Items from a dataset:
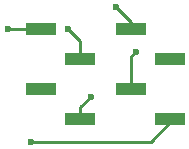
<source format=gbr>
G04 #@! TF.FileFunction,Copper,L2,Bot,Signal*
%FSLAX46Y46*%
G04 Gerber Fmt 4.6, Leading zero omitted, Abs format (unit mm)*
G04 Created by KiCad (PCBNEW 4.0.7) date 12/11/17 08:47:06*
%MOMM*%
%LPD*%
G01*
G04 APERTURE LIST*
%ADD10C,0.100000*%
%ADD11R,2.510000X1.000000*%
%ADD12C,0.600000*%
%ADD13C,0.250000*%
G04 APERTURE END LIST*
D10*
D11*
X132965000Y-114300000D03*
X132965000Y-109220000D03*
X136275000Y-116840000D03*
X136275000Y-111760000D03*
X128655000Y-111760000D03*
X128655000Y-116840000D03*
X125345000Y-109220000D03*
X125345000Y-114300000D03*
D12*
X133350000Y-111125000D03*
X129540000Y-114935000D03*
X127635000Y-109220000D03*
X122555000Y-109220000D03*
X131699000Y-107315000D03*
X124460000Y-118745000D03*
D13*
X132965000Y-111510000D02*
X132965000Y-114300000D01*
X133350000Y-111125000D02*
X132965000Y-111510000D01*
X128655000Y-115820000D02*
X128655000Y-116840000D01*
X129540000Y-114935000D02*
X128655000Y-115820000D01*
X128655000Y-110240000D02*
X128655000Y-111760000D01*
X127635000Y-109220000D02*
X128655000Y-110240000D01*
X122555000Y-109220000D02*
X125345000Y-109220000D01*
X132965000Y-108581000D02*
X132965000Y-109220000D01*
X131699000Y-107315000D02*
X132965000Y-108581000D01*
X134620000Y-118745000D02*
X136275000Y-117090000D01*
X124460000Y-118745000D02*
X134620000Y-118745000D01*
X136275000Y-117090000D02*
X136275000Y-116840000D01*
M02*

</source>
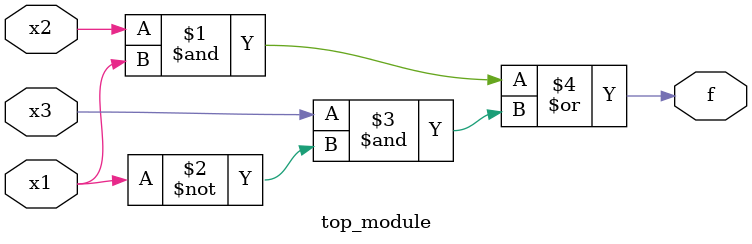
<source format=sv>
module top_module (
  input x3,
  input x2,
  input x1,
  output f
);

  assign f = (x2 & x1) | (x3 & ~x1);

endmodule

</source>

WORK REQUEST: Pull together all lines from the data that mention the word "APERTURE".

EXERCISE OUTPUT:
G04 APERTURE LIST*
G04 APERTURE END LIST*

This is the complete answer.